Saisis de stupeur et ils rendaient gloire à Dieu, nous avons vu des choses extraordinaires aujourd’hui !

com

Évangile de Jésus-Christ selon saint Luc 5,17-26.


Un jour que Jésus enseignait, il y avait dans l’assistance des pharisiens et des docteurs de la Loi, venus de tous les villages de Galilée et de Judée, ainsi que de Jérusalem ; et la puissance du Seigneur était à l’œuvre pour lui faire opérer des guérisons.
Arrivent des gens, portant sur une civière un homme qui était paralysé ; ils cherchaient à le faire entrer pour le placer devant Jésus.
Mais, ne voyant pas comment faire à cause de la foule, ils montèrent sur le toit et, en écartant les tuiles, ils le firent descendre avec sa civière en plein milieu devant Jésus.
Voyant leur foi, il dit : « Homme, tes péchés te sont pardonnés. »
Les scribes et les pharisiens se mirent à raisonner : « Qui est-il celui-là ? Il dit des blasphèmes ! Qui donc peut pardonner les péchés, sinon Dieu seul ?»
Mais Jésus, saisissant leurs pensées, leur répondit : « Pourquoi ces pensées dans vos cœurs ?
Qu’est-ce qui est le plus facile ? Dire : “Tes péchés te sont pardonnés”, ou dire : “Lève-toi et marche” ?
Eh bien ! Afin que vous sachiez que le Fils de l’homme a autorité sur la terre pour pardonner les péchés, – Jésus s’adressa à celui qui était paralysé – je te le dis, lève-toi, prends ta civière et retourne dans ta maison. »
À l’instant même, celui-ci se releva devant eux, il prit ce qui lui servait de lit et s’en alla dans sa maison en rendant gloire à Dieu.
Tous furent saisis de stupeur et ils rendaient gloire à Dieu. Remplis de crainte, ils disaient : « Nous avons vu des choses extraordinaires aujourd’hui ! »
Extrait de la Traduction Liturgique de la Bible - © AELF, Paris

Saint Pierre Chrysologue (v. 406-450)
évêque de Ravenne, docteur de l'Église

Sermon 50 ; PL 52, 339 (trad. Matthieu commenté, DDB 1985, p. 72)
« Pourquoi tenir ces raisonnements ? »


Grâce à la foi d'autrui, l'âme du paralytique allait être guérie avant son corps. « Voyant la foi de ces gens » dit l'évangile. Remarquez ici, frères, que Dieu ne se soucie pas de ce que veulent les hommes déraisonnables, qu'il ne s'attend pas à trouver de la foi chez les ignorants..., chez les mal portants. Par contre, il ne refuse pas de venir au secours de la foi d'autrui. Cette foi est un cadeau de la grâce et elle s'accorde avec la volonté de Dieu... Dans sa divine bonté, ce médecin qu'est le Christ essaie d'attirer au salut malgré eux ceux qu'atteignent les maladies de l'âme, ceux que le poids de leurs péchés et de leurs fautes accable jusqu'au délire. Mais eux ne veulent pas se laisser faire.
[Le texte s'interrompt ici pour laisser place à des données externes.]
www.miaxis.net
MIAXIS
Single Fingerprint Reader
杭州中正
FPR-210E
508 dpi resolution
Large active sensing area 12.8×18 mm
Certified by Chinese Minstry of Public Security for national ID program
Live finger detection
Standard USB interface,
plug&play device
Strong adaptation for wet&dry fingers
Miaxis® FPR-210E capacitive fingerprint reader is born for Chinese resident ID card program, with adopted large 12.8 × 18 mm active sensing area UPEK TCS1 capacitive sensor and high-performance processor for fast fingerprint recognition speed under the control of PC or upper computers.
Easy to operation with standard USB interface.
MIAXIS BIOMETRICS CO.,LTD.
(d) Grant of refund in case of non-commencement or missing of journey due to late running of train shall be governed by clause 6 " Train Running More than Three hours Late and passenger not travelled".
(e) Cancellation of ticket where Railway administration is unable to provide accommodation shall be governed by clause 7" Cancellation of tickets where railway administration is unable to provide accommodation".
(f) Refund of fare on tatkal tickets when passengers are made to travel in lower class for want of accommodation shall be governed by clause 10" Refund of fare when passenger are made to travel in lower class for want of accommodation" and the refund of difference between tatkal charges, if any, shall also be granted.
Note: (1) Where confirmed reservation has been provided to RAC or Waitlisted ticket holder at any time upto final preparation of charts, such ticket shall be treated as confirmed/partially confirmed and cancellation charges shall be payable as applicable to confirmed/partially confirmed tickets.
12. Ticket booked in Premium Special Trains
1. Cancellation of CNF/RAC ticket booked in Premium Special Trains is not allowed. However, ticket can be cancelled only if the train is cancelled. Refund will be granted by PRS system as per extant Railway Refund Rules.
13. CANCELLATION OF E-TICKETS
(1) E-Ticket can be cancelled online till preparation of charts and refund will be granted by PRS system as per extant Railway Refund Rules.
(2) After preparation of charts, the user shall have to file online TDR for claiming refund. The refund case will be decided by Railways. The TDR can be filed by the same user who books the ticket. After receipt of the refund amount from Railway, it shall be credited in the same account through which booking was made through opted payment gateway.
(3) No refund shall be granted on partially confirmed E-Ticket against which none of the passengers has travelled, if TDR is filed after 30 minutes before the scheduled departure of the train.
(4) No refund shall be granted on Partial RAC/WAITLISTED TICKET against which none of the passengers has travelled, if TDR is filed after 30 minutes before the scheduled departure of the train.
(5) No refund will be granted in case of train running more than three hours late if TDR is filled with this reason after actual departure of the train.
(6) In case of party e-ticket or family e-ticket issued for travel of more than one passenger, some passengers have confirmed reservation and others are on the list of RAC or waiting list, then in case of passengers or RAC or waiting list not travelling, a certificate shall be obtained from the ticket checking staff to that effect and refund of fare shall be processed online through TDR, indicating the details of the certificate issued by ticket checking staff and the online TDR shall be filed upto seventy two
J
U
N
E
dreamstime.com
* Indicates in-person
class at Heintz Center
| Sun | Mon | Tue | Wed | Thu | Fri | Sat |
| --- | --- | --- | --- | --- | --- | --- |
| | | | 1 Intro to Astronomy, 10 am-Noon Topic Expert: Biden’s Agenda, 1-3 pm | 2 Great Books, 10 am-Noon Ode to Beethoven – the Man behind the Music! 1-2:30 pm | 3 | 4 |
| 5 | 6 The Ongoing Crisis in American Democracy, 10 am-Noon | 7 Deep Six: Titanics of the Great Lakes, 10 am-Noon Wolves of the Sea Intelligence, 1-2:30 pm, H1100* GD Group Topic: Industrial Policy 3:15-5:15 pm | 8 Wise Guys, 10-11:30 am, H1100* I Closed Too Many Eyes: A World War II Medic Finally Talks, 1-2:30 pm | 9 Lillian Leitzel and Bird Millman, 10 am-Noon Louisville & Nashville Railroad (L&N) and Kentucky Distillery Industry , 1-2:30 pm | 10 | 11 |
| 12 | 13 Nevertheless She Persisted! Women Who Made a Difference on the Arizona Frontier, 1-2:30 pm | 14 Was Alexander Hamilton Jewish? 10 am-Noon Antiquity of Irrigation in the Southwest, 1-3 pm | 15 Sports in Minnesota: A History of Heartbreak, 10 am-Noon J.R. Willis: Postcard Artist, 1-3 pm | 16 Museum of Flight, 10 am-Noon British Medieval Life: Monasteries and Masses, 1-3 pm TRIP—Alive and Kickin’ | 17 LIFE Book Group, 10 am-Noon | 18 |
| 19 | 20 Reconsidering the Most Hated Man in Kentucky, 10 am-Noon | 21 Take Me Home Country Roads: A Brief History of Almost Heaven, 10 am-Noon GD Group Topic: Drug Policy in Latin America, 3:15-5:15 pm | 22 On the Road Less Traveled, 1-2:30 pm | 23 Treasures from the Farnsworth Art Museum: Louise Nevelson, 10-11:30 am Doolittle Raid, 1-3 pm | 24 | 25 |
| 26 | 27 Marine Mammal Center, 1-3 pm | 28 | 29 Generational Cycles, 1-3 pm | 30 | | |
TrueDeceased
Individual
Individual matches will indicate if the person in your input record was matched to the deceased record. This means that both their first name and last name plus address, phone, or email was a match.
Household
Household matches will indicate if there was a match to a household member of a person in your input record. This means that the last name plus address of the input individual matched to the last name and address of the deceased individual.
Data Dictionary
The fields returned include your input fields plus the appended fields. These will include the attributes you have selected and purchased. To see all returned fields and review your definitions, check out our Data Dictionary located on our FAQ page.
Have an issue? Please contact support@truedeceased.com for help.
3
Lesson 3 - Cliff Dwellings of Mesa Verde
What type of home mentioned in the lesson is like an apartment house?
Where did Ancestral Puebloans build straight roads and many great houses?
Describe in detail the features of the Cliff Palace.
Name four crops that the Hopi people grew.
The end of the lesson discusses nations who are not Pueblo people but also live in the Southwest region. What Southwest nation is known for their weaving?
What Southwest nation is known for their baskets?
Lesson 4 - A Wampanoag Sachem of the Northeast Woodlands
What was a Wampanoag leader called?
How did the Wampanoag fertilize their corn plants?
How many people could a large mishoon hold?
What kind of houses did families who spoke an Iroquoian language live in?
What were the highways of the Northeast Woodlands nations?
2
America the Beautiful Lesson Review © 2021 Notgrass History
      Ô mes frères, si nous voulions, si nous voulions tous voir jusqu'en son fond la paralysie de notre âme ! Nous remarquerions que, privée de ses forces, elle gît sur un lit de péchés. L'action du Christ en nous serait source de lumière. Nous comprendrions qu'il regarde chaque jour notre manque de foi si nuisible, qu'il nous entraîne vers les remèdes salutaires et presse vivement nos volontés rebelles. « Mon enfant, dit-il, tes péchés te sont remis. »

 

Méditation du père Gabriel

Une des grandes Espérances apportées par Jésus, c'est le pardon des péchés. Le péché détruit la joie, car il nous enferme dans le créé que nous adorons comme un absolu. Le pardon du Seigneur nous rend à la vie heureuse de la famille de Dieu et nous redonne la joie d'être fils. Nous ne sommes plus prisonniers de ce qui est fragile et caduc, mais ouvert à l'Amour

 L'Espérance apportée par Jésus,

c'est le pardon des péchés. 

 

Dans l'histoire du paralytique de Capharnaüm, il y a une double évocation du regard de Jésus. Il lit dans les cœurs.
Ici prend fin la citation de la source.